En Irlande, la tourbe au centre d'une bataille entre ruraux et écolos
Dans le sillage de la journée la plus chaude en Irlande depuis 130 ans cette semaine, la récolte de la tourbe sous l'herbe séchée par le soleil se fait en famille dans le Bog Of Allen, une vaste tourbière du centre de ce pays.
Les briquettes de tourbe, d'un noir réglisse quand elles viennent d'être extraites, vireront vers un brun grillé sous la chaleur estivale, pour être prêtes à servir de combustible de chauffage pour l'hiver.
Mais la tourbière, comme d'autres en Irlande, est au coeur d'un bras de fer entre habitants des campagnes et responsables politiques en ville, les uns mettant en avant une culture traditionnelle, les autres un puits de carbone naturel à protéger.

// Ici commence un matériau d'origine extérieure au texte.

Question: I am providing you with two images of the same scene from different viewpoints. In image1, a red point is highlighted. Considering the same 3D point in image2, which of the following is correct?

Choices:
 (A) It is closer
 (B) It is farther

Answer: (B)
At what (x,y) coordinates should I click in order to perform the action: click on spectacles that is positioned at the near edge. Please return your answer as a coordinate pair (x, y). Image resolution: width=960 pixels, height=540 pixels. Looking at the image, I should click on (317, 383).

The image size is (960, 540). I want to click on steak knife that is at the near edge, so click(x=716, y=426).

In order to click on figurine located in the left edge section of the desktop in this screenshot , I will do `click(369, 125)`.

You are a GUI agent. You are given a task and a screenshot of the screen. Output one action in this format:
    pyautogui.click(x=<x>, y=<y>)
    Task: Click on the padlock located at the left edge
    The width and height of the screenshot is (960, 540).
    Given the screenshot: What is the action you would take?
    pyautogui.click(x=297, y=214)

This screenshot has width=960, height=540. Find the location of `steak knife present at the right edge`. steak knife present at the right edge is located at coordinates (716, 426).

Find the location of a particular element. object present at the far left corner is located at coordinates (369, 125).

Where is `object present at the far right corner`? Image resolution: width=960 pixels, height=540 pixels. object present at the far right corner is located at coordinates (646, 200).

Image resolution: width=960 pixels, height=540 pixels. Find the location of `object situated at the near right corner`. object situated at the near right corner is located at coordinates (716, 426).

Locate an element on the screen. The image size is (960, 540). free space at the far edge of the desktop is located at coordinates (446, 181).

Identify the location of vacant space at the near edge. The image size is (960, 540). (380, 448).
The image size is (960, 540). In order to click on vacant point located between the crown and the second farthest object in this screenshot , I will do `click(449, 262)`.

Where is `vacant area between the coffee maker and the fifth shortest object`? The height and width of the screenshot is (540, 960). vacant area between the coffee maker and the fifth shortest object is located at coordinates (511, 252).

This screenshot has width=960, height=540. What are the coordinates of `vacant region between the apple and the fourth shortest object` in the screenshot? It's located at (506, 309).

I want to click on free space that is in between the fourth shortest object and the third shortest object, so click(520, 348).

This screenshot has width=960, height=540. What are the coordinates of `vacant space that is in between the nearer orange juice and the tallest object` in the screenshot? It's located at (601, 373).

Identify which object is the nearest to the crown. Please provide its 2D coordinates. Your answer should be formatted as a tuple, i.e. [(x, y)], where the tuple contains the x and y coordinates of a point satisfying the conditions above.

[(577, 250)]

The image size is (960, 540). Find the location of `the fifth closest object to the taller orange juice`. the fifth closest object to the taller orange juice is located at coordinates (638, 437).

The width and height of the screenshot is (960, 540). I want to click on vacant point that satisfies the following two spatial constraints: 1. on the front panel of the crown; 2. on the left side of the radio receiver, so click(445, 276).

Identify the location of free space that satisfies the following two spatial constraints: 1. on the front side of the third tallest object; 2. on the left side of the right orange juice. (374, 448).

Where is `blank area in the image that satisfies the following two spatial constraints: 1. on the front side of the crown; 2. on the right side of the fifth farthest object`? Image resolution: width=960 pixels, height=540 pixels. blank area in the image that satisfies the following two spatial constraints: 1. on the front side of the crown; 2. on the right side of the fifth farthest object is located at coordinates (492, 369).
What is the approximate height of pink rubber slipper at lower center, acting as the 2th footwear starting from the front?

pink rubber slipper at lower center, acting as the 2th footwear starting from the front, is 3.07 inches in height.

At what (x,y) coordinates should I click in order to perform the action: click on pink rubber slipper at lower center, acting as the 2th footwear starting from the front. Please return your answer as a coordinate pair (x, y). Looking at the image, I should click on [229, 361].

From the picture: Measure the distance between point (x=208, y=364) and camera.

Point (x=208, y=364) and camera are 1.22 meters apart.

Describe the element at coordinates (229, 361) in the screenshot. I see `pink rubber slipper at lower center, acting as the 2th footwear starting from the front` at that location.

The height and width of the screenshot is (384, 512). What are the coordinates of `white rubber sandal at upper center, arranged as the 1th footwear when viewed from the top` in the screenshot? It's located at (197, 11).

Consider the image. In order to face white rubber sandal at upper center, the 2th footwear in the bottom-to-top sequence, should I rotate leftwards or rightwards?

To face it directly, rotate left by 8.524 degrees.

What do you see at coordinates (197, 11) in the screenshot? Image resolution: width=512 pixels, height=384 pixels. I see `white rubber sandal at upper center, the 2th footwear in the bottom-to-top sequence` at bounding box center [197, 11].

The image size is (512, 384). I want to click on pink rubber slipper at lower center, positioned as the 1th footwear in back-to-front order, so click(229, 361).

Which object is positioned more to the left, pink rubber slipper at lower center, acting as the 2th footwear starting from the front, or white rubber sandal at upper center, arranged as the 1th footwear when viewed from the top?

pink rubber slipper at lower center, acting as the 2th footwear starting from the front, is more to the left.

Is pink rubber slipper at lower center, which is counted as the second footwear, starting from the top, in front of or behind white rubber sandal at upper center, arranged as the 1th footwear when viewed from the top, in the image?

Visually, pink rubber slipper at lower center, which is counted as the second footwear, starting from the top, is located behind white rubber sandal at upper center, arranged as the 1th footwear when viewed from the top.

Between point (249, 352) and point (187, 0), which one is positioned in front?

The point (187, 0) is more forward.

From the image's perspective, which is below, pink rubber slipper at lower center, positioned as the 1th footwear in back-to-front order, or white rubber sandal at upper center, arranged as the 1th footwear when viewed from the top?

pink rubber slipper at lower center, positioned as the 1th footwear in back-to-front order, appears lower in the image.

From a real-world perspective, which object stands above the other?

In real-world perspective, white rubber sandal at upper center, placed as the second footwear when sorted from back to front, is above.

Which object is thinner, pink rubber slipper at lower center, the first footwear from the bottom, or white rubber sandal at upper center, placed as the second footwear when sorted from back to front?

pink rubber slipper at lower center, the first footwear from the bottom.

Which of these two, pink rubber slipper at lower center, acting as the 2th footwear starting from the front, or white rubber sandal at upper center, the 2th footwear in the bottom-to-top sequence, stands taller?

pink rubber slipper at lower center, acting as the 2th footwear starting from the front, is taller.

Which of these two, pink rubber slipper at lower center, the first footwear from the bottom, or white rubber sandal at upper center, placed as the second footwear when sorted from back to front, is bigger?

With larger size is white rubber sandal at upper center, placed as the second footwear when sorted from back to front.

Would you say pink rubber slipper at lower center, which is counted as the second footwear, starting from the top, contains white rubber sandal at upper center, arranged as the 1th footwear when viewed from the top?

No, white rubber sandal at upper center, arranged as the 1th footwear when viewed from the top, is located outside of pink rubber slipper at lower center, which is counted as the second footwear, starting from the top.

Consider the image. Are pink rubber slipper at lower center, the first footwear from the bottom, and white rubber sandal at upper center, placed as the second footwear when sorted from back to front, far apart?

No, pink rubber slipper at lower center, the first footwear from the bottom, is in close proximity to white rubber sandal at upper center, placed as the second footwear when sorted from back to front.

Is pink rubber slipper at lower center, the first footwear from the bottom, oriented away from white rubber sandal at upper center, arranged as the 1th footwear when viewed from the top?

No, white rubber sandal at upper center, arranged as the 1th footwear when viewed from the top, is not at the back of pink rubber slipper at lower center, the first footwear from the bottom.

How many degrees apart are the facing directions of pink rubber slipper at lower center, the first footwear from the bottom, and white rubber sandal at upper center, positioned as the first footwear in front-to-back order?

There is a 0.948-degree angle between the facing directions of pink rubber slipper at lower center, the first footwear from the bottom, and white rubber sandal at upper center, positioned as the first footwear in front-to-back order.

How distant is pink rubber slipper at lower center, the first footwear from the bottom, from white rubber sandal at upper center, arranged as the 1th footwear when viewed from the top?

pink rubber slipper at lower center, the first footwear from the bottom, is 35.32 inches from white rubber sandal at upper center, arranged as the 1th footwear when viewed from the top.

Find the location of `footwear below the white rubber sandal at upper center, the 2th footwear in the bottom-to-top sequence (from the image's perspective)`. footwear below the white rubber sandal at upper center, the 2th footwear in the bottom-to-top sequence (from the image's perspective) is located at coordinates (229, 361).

"Il y a une colère et un ressentiment très profonds à l'idée que le parti écologiste et ses membres urbains pensent (...) qu'ils peuvent se déchaîner sur les gens de la campagne irlandaise", explique à l'AFP John Dore, porte-parole de la Kildare Turf Cutters Association.
Quelque 14% de la population utilise la tourbe pour se chauffer, selon l'agence de la protection environnementale irlandaise. Et pour eux, cette source d'énergie traditionnelle, coupée et brûlée depuis des siècles, est un droit.
"C'est une activité culturelle, qui fait partie de notre communauté", explique M. Dore. "On est indépendants au niveau des carburants. C'est aussi ça le sujet."
Mardi, lors d'une visite au Japon, le Premier ministre irlandais Micheal Martin a affirmé que son gouvernement devait se concentrer sur les émissions de carbone du pays, qui ambitionne de légiférer à ce sujet d'ici la fin du mois.
"Je pense que ce que nous montrent les vagues de chaleur, c'est qu'elles ramènent chez nous les conséquences énormes du changement climatique", a affirmé le Premier ministre. "C'est ici, maintenant."
- "Retour aux sources" -
Des chiffres officiels publiés jeudi montrent que les émissions de CO2 ont augmenté de 4,7% en 2021 par rapport à 2020, et de 1,1% par rapport à 2019, avant la pandémie en Irlande.
Mais la coalition au pouvoir, à laquelle participent les Verts, panse encore ses plaies après avoir tenté de légiférer sur la tourbe, le projet ayant suscité la rébellion de certains députés ruraux de la majorité.
Un député indépendant de Tipperary, Mattie McGrath, a déclaré que les ministres avaient besoin d'un "retour aux sources" pour réaliser les conséquences des restrictions sur la tourbe pour les familles rurales à faibles revenus.
Depuis, dévoilant son projet revisité, le ministre de l'Environnement Eamon Ryan a assuré que les mesures controversées, notamment celle restreignant la vente de tourbe au sein de communautés de moins de 500 habitants, avaient été abandonnées.
Selon les nouvelles règles, la vente de tourbe aux familles, amis et voisins sera autorisée comme avant.
Mais les ventes au détail et sur internet seront interdites, de même que la publicité pour les ventes de tourbe dans les médias.
Pour Patsy Power, un coupeur de tourbe sur le Bog of Allen, les nouvelles règles ne changeront rien.
"Toute ma vie, on a cultivé de la tourbe ici", explique l'homme de 60 ans. Sur son terrain, il récolte la tourbe avec ses sept frères et soeurs.
"On ne la vendrait pas de toute façon, c'est à peine pour un usage domestique, c'est simplement pour la famille", ajoute-t-il.
- Puits de carbone -
Pour M. Dore, le retour en arrière du gouvernement est "une petite victoire". Mais le compromis selon lui a été trouvé en raison de l'augmentation des prix de l'énergie, pas à cause des inquiétudes des locaux.
Conscient des enjeux environnementaux auxquels le pays fait face, il estime que viser la tourbe, c'est s'en prendre "en premier lieu aux petites gens".
Les associations de défense de l'environnement ont exhorté le gouvernement à prendre le taureau par les cornes face aux dommages causés aux tourbières, qui sont des puits de carbone naturels.
"Les coupeurs de tourbe ne sont pas tenus de restaurer l'habitat ou de réfléchir aux émissions lorsqu'ils drainent la tourbière", estime Tristram Whyte, responsable au Irish Peatland Conservation Council.
En plus selon lui, la culture pollue les cours d'eau et entraîne "une perte de biodiversité". "C'est la source de combustible la plus émettrice que l'on puisse utiliser... Les effets de la combustion de la tourbe ne valent pas le chauffage" qu'elle permet.